Shivani Karia recently embarked on her own grey journey and she’s sharing each step with the LITG community. This week, Shivani shares musings on the ineffectiveness of worrying.
So I’m a worrier. I think it’s time I finally came out and said it. I worry. A lot. About a number of different things that all truly range in importance. For example, I worry about when I’ll have time to put my laundry away (because really, that is an issue) and when I’ll have or rather, make time to take my car in for that long overdue oil change.
But I also worry about the big things, like my family, my friends, my career and whether the decisions I’m making are the right ones for me, both professionally and personally.
In addition to being a worrywart, as I’ve gotten older, I’ve realized that I’m one of those individuals who needs to be in control of her surroundings or at the very least, know what’s going on around me.

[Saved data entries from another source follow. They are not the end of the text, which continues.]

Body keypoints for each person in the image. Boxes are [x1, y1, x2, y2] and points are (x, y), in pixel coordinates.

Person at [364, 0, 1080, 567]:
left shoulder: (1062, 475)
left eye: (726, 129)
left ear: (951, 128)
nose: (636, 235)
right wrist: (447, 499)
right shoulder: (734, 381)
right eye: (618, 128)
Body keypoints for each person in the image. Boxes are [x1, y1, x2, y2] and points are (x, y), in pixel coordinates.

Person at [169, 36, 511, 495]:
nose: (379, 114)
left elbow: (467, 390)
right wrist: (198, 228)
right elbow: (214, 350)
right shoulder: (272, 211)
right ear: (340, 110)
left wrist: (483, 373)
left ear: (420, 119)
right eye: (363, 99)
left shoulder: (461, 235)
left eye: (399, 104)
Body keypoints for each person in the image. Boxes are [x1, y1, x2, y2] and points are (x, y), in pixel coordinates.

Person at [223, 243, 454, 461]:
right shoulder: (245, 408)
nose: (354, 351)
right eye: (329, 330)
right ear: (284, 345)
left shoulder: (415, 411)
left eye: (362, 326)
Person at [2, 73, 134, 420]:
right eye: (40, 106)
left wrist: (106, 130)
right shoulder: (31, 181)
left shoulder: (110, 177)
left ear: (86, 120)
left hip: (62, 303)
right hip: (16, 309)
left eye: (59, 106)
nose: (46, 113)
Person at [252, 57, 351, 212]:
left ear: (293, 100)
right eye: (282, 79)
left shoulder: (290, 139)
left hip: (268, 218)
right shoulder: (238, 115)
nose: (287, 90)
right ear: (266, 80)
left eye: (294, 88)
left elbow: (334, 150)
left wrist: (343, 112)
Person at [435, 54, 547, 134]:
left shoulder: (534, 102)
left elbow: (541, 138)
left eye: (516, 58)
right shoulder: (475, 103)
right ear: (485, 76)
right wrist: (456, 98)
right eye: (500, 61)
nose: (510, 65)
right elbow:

I like and on certain occasions, need to have definite plans in place, whether it’s for a fun night with my family and friends or a networking event that I’m attending. You see, I like plans. I like lists. I like organization. I like the black and white, where things are 100% crystal clear. Anything otherwise can, like I said above, make me start to worry and get anxious.
This past week in the grey was tough. It pushed me to realize just how important it is to be able to let go of the things I can’t control. To stop worrying about every little or big decision I’m making and just focus on the things that truly matter. Constantly worrying and trying to control the things around me is ultimately only going to hold me back from living and enjoying my life. Before I know it, I’ll be old and grey and life’s precious moments, the ones that really count, will have passed me by because I was too busy worrying about the things that quite honestly, I had no control over.
That’s the thing about living in the grey. It pushes you to become a better you, a more real you, a you that lives not for the moments during your 9-5 job, but instead, lives for all the moments right now.
Living in the grey has shown me that it’s ok that my next step hasn’t been determined yet. It’s ok that I don’t have complete control over every aspect of my life. I have to, and I do, trust that things will work out for the best and that everything will fall into place. I trust that I will make the right decisions for me, both professionally and personally.
By living in the grey, I’ve realized that sometimes, it’s best to just let things go. Let go of the things you can’t control. Let go of all the worries, stresses and frustrations that keep you up at night because it isn’t going to help anything; instead, it’s just going to make you cranky in the morning due to the lack of sleep!
In the meantime, enjoy these in-between moments. Enjoy the time spent with your family and friends. Enjoy the moments where you don’t have a single worry or stressful thought. These are the moments we should be looking for because these are the moments that show us that we’re truly living life the way it should be lived. With our loved ones. Doing amazing, exciting, thrilling activities that push us into the grey.